Featuring interviews with Les Paul, Keith Richards, Carlos Santana, Eddie Van Halen, Steve Vai, and dozens more players and creators, Play It Loud is the story of how a band of innovators transformed an idea into a revolution.
Every guitar player will want to read this book twice. And even the casual music fan will find a thrilling narrative that weaves together cultural history, musical history, race, politics, business case studies, advertising and technological discovery. It could serve just as easily as a text on entrepreneurship and corporate R&D in the 20th century as it could a weekend vacation read.”
—Daniel Levitin, Wall Street Journal
“A lively and fascinating history….You're going to want to keep your tablet or phone nearby as you read it, because you'll be absolutely compelled to find and listen to the signature songs and riffs referenced throughout the volume. The authors do a great job of introducing just enough technical information to make their points, while keeping explanations clear enough so that those of a nontechnical bent—like this reviewer—can follow them. Tolinski and Di Perna have produced a book that lives up to the urgent, innovative, all-encompassing spirit of its subject.”
_ _ _
Exercise directions: In the passage on Play It Loud, which two authors does the second review credit with producing the book? The records are drawn from a separate source and have no connection to the passage on Play It Loud.

Dataset:
_ _ _
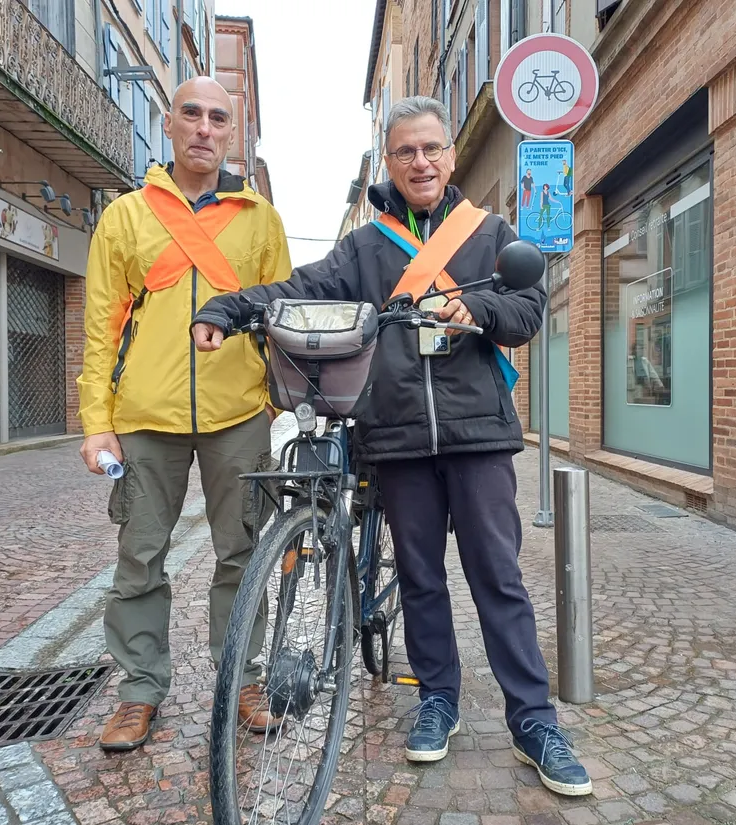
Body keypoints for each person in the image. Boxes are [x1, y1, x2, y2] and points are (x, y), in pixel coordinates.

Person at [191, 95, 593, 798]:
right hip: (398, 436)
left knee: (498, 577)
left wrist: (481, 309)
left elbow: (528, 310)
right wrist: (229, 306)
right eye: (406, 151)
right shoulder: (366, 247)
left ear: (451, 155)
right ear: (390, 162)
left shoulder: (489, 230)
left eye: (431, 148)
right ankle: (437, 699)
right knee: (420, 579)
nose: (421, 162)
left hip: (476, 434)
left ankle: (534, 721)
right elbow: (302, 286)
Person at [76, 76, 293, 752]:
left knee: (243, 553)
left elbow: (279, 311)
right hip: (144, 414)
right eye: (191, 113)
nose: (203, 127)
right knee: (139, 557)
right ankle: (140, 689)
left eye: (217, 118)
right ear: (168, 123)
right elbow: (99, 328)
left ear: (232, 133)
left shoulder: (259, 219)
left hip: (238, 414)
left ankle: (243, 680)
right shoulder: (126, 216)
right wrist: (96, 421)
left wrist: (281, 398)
_ _ _
The completed task: Tolinski and Di Perna